(Article)
La force Barkhane s’est retirée du Mali dans un contexte de rupture des relations diplomatiques entre Paris et Bamako et de progrès de l’influence russe dans le pays. Quelle nouvelle stratégie face au djihadisme sahélien, qui s’étend vers le sud ?

La fuite du temps dans un coin perdu du globe. L’attente veine d’une victoire décisive sur un ennemi invisible. Les activités routinières de surveillance et de maintenance du matériel militaire… Ainsi s’écoulent les heures, les jours et les mois à Gao, tête de pont, au nord-est du Mali, de la lutte contre le djihadisme sahélien. L’atmosphère au sein du camp que se partageaient les casques bleus et les soldats du dispositif Barkhane n’est pas sans rappeler celle du Désert des Tartares, le roman de Dino Buzzati, allégorie de la condition humaine face à l’absurde. Nous avions pu nous rendre sur place en juin 2018, époque où le Mali était devenu la principale zone d’opérations de l’armée belge à l’étranger.

(Enregistrements)
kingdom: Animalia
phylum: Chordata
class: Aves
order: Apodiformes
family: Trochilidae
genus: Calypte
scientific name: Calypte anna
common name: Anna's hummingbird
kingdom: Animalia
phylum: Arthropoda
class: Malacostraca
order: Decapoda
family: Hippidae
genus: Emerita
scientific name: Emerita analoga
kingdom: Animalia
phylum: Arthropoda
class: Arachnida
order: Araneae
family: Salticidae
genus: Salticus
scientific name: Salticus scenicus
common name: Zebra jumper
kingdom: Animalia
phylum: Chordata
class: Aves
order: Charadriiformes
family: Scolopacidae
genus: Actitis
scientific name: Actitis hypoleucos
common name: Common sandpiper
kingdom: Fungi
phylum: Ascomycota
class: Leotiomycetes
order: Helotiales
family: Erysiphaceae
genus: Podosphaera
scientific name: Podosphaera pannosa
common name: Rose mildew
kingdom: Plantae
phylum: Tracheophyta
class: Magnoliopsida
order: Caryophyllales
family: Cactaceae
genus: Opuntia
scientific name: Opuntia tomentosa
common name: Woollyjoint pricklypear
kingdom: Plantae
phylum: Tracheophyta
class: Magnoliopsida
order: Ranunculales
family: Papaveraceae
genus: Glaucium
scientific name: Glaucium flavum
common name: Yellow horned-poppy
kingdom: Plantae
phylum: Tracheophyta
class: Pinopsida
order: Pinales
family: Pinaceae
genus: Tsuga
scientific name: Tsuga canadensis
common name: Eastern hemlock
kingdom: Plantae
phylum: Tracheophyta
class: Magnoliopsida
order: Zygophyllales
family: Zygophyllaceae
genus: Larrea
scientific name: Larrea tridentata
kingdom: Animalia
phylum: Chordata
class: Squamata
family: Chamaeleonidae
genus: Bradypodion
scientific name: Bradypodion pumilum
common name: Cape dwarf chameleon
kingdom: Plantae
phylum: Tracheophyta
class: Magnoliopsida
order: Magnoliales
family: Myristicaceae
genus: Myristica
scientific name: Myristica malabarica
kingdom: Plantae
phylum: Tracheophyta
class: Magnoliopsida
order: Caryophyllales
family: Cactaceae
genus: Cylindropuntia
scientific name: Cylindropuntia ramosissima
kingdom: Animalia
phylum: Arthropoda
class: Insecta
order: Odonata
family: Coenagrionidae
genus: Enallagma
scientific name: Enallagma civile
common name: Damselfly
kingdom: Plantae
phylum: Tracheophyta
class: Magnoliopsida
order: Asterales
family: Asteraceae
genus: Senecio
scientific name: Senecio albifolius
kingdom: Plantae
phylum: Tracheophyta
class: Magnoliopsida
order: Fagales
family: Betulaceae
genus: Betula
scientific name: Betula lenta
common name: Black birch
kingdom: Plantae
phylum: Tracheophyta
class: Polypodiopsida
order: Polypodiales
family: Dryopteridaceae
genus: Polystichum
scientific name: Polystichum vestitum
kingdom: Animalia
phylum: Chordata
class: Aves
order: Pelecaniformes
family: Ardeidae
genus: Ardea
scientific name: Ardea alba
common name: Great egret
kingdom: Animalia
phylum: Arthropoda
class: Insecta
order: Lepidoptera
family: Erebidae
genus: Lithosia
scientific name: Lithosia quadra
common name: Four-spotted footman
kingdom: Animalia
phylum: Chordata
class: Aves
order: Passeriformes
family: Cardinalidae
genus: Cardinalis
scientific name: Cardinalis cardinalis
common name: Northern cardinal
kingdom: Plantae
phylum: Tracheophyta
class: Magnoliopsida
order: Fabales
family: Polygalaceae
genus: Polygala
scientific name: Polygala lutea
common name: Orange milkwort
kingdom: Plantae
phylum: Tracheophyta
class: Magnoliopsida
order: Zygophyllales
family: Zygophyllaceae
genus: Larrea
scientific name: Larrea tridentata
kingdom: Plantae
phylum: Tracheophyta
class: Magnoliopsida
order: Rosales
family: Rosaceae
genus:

(Consignes)
A – D'après l'article, dans quel contexte la force Barkhane a-t-elle quitté le Mali ?
B – En vous appuyant sur l'article, expliquez pourquoi l'atmosphère du camp de Gao est rapprochée du roman Le Désert des Tartares.

(Réponses)
A – Dans un contexte de rupture des relations diplomatiques entre Paris et Bamako et de progrès de l'influence russe dans le pays.

B – À Gao, le temps s'écoule au fil d'activités routinières de surveillance et de maintenance du matériel, dans l'attente d'une victoire décisive sur un ennemi invisible. Cette situation rappelle le roman de Dino Buzzati, allégorie de la condition humaine face à l'absurde.